How to explain it
The anchor students hold onto: Uniform model: P = 1 / total outcomes for each outcome. Non-uniform model: P = observed frequency / total observations. In all models, the probabilities of every outcome must sum to 1.
You have modeled probability for individual events. Next, you will calculate probabilities for compound events — two or more outcomes combined — using lists, tables, and tree diagrams.
Worked examples
Example 1
Uniform Probability Model
Spinner: 8 sections, 2 red.
Step 1Sample space: 8 equal sections.
Step 2Uniform model: each section has P = 1/8.
Step 3Favorable: 2 red.

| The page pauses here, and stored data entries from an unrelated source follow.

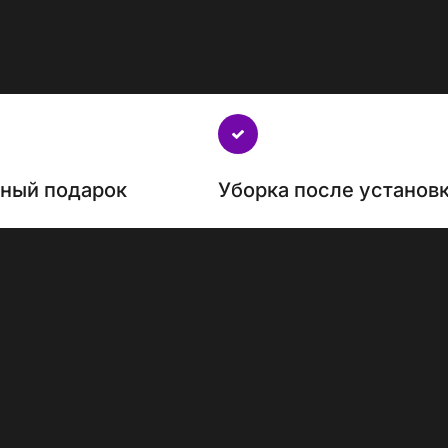
нный подарок
Уборка после установ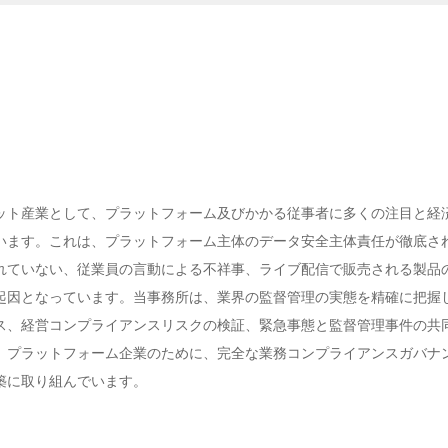
ット産業として、プラットフォーム及びかかる従事者に多くの注目と経
います。これは、プラットフォーム主体のデータ安全主体責任が徹底さ
れていない、従業員の言動による不祥事、ライブ配信で販売される製品
起因となっています。当事務所は、業界の監督管理の実態を精確に把握
ス、経営コンプライアンスリスクの検証、緊急事態と監督管理事件の共
、プラットフォーム企業のために、完全な業務コンプライアンスガバナ
築に取り組んでいます。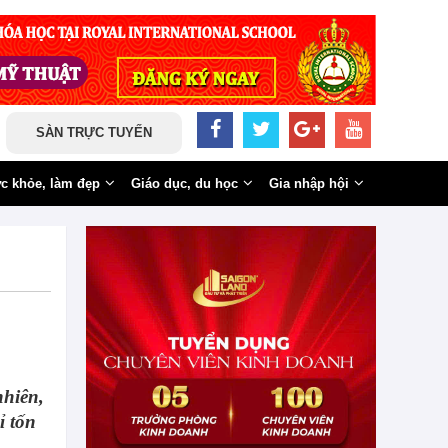
SÀN TRỰC TUYẾN
c khỏe, làm đẹp
Giáo dục, du học
Gia nhập hội
nhiên,
ỉ tốn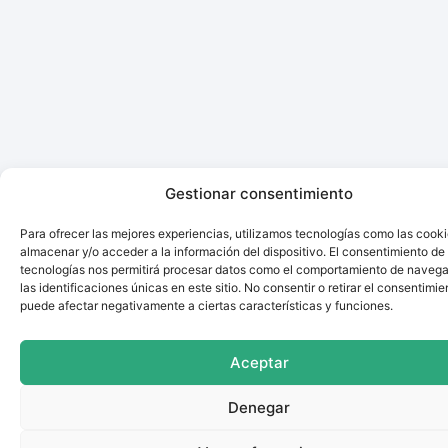
Gestionar consentimiento
Para ofrecer las mejores experiencias, utilizamos tecnologías como las cook
almacenar y/o acceder a la información del dispositivo. El consentimiento de
tecnologías nos permitirá procesar datos como el comportamiento de navega
las identificaciones únicas en este sitio. No consentir o retirar el consentimie
puede afectar negativamente a ciertas características y funciones.
Aceptar
Denegar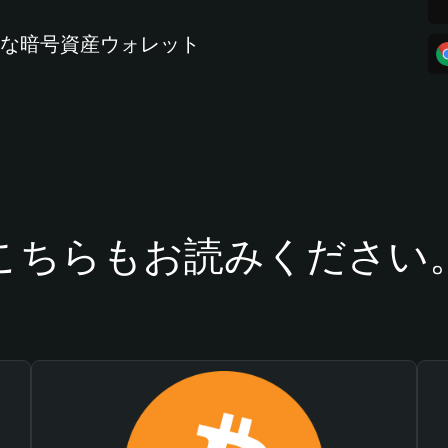
全な暗号資産ウォレット
こちらもお読みください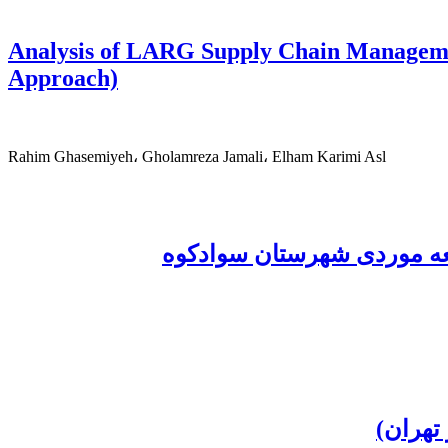
Analysis of LARG Supply Chain Managemen
Approach)
Rahim Ghasemiyeh، Gholamreza Jamali، Elham Karimi Asl
لعه موردی شهرستان سوادکوه
تهران)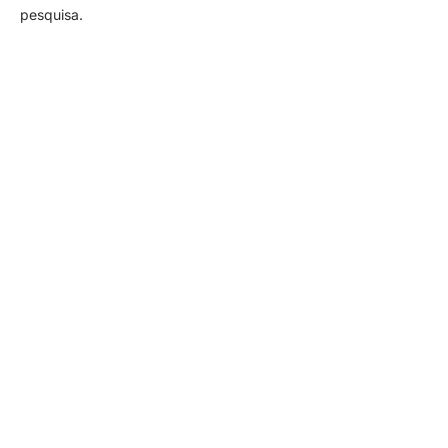
pesquisa.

P(red) = 2/8 = 1/4.
AnswerP(red) = 1/4
Example 2
Non-Uniform Model
20 spins: A=12, B=8.
Step 1Total observations: 20 spins.
Step 2Assign: P(A) = 12/20 = 3/5. P(B) = 8/20 = 2/5.

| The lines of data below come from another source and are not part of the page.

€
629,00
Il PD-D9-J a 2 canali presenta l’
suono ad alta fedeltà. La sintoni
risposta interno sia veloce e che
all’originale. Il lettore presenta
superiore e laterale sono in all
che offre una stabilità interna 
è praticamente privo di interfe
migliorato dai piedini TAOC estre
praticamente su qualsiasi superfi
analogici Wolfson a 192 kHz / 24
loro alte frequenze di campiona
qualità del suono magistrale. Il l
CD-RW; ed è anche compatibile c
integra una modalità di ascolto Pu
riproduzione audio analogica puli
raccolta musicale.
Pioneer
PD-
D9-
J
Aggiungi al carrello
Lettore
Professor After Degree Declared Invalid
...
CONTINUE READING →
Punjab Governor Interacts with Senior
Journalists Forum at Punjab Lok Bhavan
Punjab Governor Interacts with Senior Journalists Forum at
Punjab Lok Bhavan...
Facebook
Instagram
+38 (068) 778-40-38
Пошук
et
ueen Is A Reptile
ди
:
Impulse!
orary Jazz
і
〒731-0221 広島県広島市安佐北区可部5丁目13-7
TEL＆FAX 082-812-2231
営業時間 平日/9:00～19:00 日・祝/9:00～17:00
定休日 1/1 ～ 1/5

Step 3Verify: 3/5 + 2/5 = 5/5 = 1. Valid model.
AnswerP(A) = 3/5, P(B) = 2/5
Example 3
Compare & Explain
Model P(A)=1/3; 9 of 24 spins.
Step 1Model predicts: 1/3 × 24 = 8 expected.
Step 2Observed: 9 of 24 spins on A.
Step 3Compare: 9 vs. 8. Close — variation normal in small samples.

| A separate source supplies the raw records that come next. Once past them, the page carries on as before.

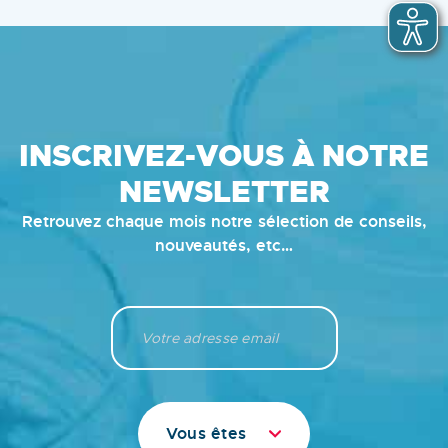
INSCRIVEZ-VOUS À NOTRE
NEWSLETTER
Retrouvez chaque mois notre sélection de conseils,
nouveautés, etc…
Vous êtes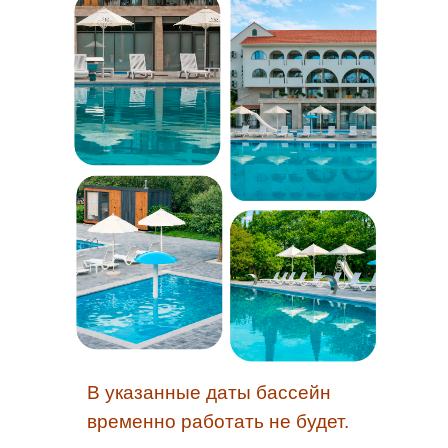
В указанные даты бассейн
временно работать не будет.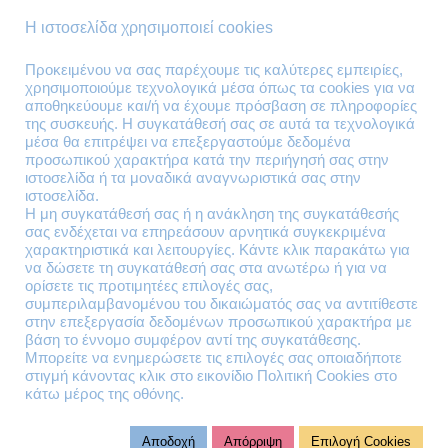
Τρόποι Παράδοσης
Η ιστοσελίδα χρησιμοποιεί cookies
Επιστροφές Προϊόντων
Προκειμένου να σας παρέχουμε τις καλύτερες εμπειρίες,
χρησιμοποιούμε τεχνολογικά μέσα όπως τα cookies για να
Τηλέφωνα Επικοινωνίας
αποθηκεύουμε και/ή να έχουμε πρόσβαση σε πληροφορίες
της συσκευής. Η συγκατάθεσή σας σε αυτά τα τεχνολογικά
210 41 13 636
μέσα θα επιτρέψει να επεξεργαστούμε δεδομένα
210 41 13 280
προσωπικού χαρακτήρα κατά την περιήγησή σας στην
ιστοσελίδα ή τα μοναδικά αναγνωριστικά σας στην
ιστοσελίδα.
Διεύθυνση
Η μη συγκατάθεσή σας ή η ανάκληση της συγκατάθεσής
σας ενδέχεται να επηρεάσουν αρνητικά συγκεκριμένα
Θηβών 220
χαρακτηριστικά και λειτουργίες. Κάντε κλικ παρακάτω για
Άγιος Ιωάννης
να δώσετε τη συγκατάθεσή σας στα ανωτέρω ή για να
Ρέντης
ορίσετε τις προτιμητέες επιλογές σας,
συμπεριλαμβανομένου του δικαιώματός σας να αντιτίθεστε
Τ.Κ. 182 33
στην επεξεργασία δεδομένων προσωπικού χαρακτήρα με
βάση το έννομο συμφέρον αντί της συγκατάθεσης.
Email
Μπορείτε να ενημερώσετε τις επιλογές σας οποιαδήποτε
στιγμή κάνοντας κλικ στο εικονίδιο Πολιτική Cookies στο
κάτω μέρος της οθόνης.
contact@lazarakis.gr
Αποδοχή
Απόρριψη
Επιλογή Cookies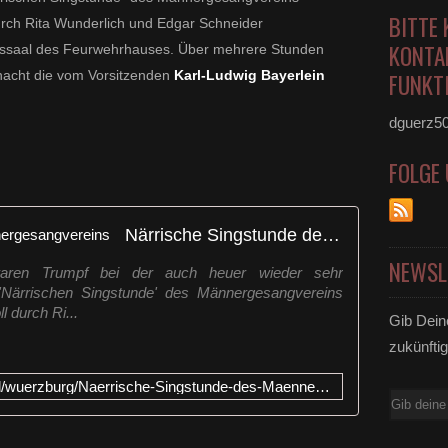
BITTE 
urch Rita Wunderlich und Edgar Schneider
KONTA
ssaal des Feurwehrhauses. Über mehrere Stunden
nacht die vom Vorsitzenden
Karl-Ludwig Bayerlein
FUNKTI
dguerz5
FOLGE
Närrische Singstunde des Männergesangvereins
NEWSL
 waren Trumpf bei der auch heuer wieder sehr
 'Närrischen Singstunde' des Männergesangvereins
 durch Ri...
Gib Dein
zukünftig
https://www.mainpost.de/regional/wuerzburg/Naerrische-Singstunde-des-Maennergesangvereins;art736,10412330
E-
Mail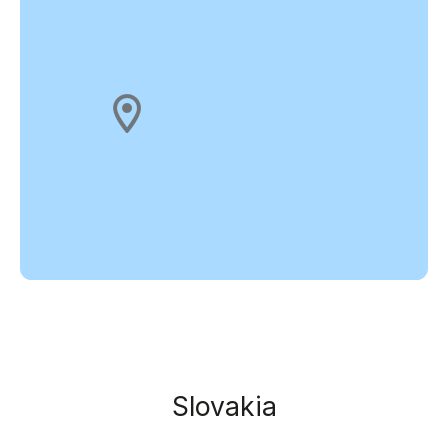
Slovakia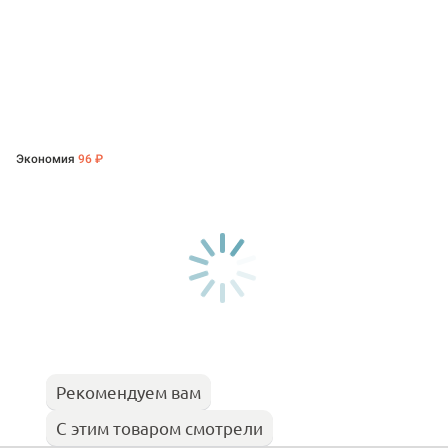
Экономия
96 ₽
Рекомендуем вам
С этим товаром смотрели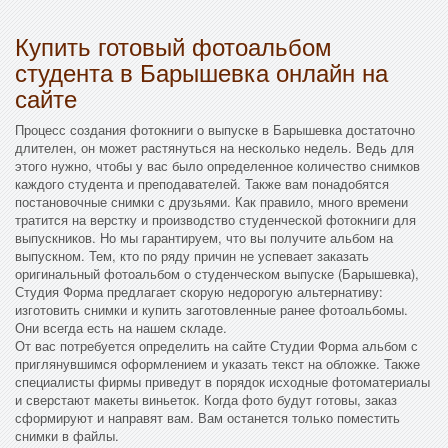
Купить готовый фотоальбом
студента в Барышевка онлайн на
сайте
Процесс создания фотокниги о выпуске в Барышевка достаточно
длителен, он может растянуться на несколько недель. Ведь для
этого нужно, чтобы у вас было определенное количество снимков
каждого студента и преподавателей. Также вам понадобятся
постановочные снимки с друзьями. Как правило, много времени
тратится на верстку и производство студенческой фотокниги для
выпускников. Но мы гарантируем, что вы получите альбом на
выпускном. Тем, кто по ряду причин не успевает заказать
оригинальный фотоальбом о студенческом выпуске (Барышевка),
Студия Форма предлагает скорую недорогую альтернативу:
изготовить снимки и купить заготовленные ранее фотоальбомы.
Они всегда есть на нашем складе.
От вас потребуется определить на сайте Студии Форма альбом с
приглянувшимся оформлением и указать текст на обложке. Также
специалисты фирмы приведут в порядок исходные фотоматериалы
и сверстают макеты виньеток. Когда фото будут готовы, заказ
сформируют и направят вам. Вам останется только поместить
снимки в файлы.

AnswerExpected: 8 · Observed: 9 · Variation expected.
Common mistakes
What students write
Assumes all outcomes are equally likely and assigns P = 1/n even when the problem is non-uniform or observed frequencies are unequal.
The fix
Check whether the problem provides a uniform model (equal sections, fair coin/die) or observed data. If data is given, build a non-uniform model: P = frequency / total for each outcome.
Try this
Liam is building a probability model for a spinner. He observes 50 spins: Red appeared 25 times, Blue appeared 15 times, Green appeared 10 times. Liam’s work: There are 3 colors, so each color is equally likely. P(Red) = 1/3, P(Blue) = 1/3, P(Green) = 1/3. Identify Liam’s error and build the correct probability model from the observed data.
What students write
Assigns the raw count as the probability (P = 8) instead of the relative frequency (P = 8/20), so the model sums to more than 1.
The fix
A valid probability must be between 0 and 1. Divide each count by the total number of observations to find relative frequency, then use that as the probability.
Try this
Maya observes 40 spins of a spinner and records: Section A appeared 8 times, Section B appeared 16 times, Section C appeared 16 times. Maya’s work: P(A) = 8, P(B) = 16, P(C) = 16 Maya says this is a valid model because she used the actual data. Identify Maya’s error and build the correct probability model.
Teacher tip
Head off the two predictable errors before they happen. First: Check whether the problem provides a uniform model (equal sections, fair coin/die) or observed data. If data is given, build a non-uniform model: P = frequency / total for each outcome. Second: A valid probability must be between 0 and 1. Divide each count by the total number of observations to find relative frequency, then use that as the probability.